Ele, agora senhor narciso, continuou na propriedade depois que todos se foram para construir suas próprias famílias. Sorte da dona Tereza, pois certa noite, tendo sua filha, Maria das Graças, precisado de socorro e, visto que o marido viajava na ocasião, recebeu a ajuda do Narciso, que era seu visinho, para carregar a menina, já com doze anos, até a estrada, distante dezoito quilômetros do local. Ele ficou esperando com a mãe e a filha na beira da estrada, por cerca de quarenta minutos, até que passou por lá o Monteirinho, com sua caminhonete e, a pedido do Narciso, levou a criança e a mãe até o pronto socorro.
Desde então Narciso ajudou muitos outros, como, por exemplo, o Milton, o Alencar, a Lurdinha, o Nestor, a Conceição, a Totonha da venda, a Anastácia do sítio de baixo e tantos, tantos outros, que é impossível enumerar.
Narciso continuou ali na roça. Seu irmão caçula, o Lucas, era o que mais o visitava, embora os outros fossem ao sítio com certa regularidade e todos, sem exceção, nas férias do fim de ano. Pois bem, muitos anos depois, Lucas, vendo que o irmão perdera todos os dentes, resolveu presenteá-lo com um sorriso novo. Afinal, disse ele em convencimento ao irmão que relutou, no princípio, com a idéia, “você foi meu segundo pai”.
Agora, pensou Narciso voltando à realidade, vem um sujeitinho qualquer, que nem conhece a minha história, e me chama de velho desdentado?
Indignado, caminhou com decisão até uma cadeira desocupada, sentou-se, cruzou as pernas e os braços e esperou sua vez.

Roberto Policiano

5 Comments:

At 7:09 PM, Anonymous Anônimo said...

Tenho inveja da sua enorme criatividade.
Um final surpreendente e uma narrativa deliciosa.

 
At 6:44 PM, Anonymous Anônimo said...

Ana, este teu comentário foi um grande incentivo, principalmente sabendo que tua função é de educadora. Obrigado por isso!
Um grande abraço do amigo
Roberto Policiano

 
At 1:58 PM, Anonymous Anônimo said...

Interessante o texto.

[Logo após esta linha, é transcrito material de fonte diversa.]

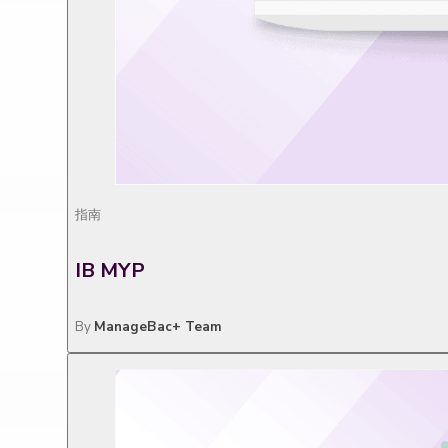
指南
IB MYP
By
ManageBac+ Team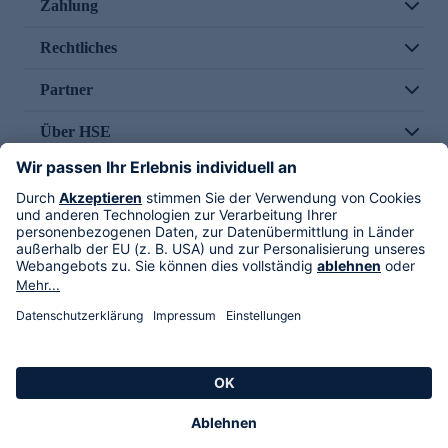
Zahlung
Rechtliches
Partner
Über HSE
Im TV
HSE International
Versand durch
Folge uns
AGB
Datenschutz
Impressum
Alle Rechte vorbehalten. Alle Preise inkl. gesetzlicher MwSt., zzgl. Versandkosten.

Ensinou-me a não julgar uma pessoa pela aparência. O texto ilustrução muito bem o que isso significa.

 
At 5:16 PM, Anonymous Anônimo said...

Coitado do Narciso! Isso não se faz com ninguém.
bjs
Tathy

 
At 6:49 PM, Anonymous Anônimo said...

Faço minhas as palavras do Marcão. Belo texto Roberto, parabéns.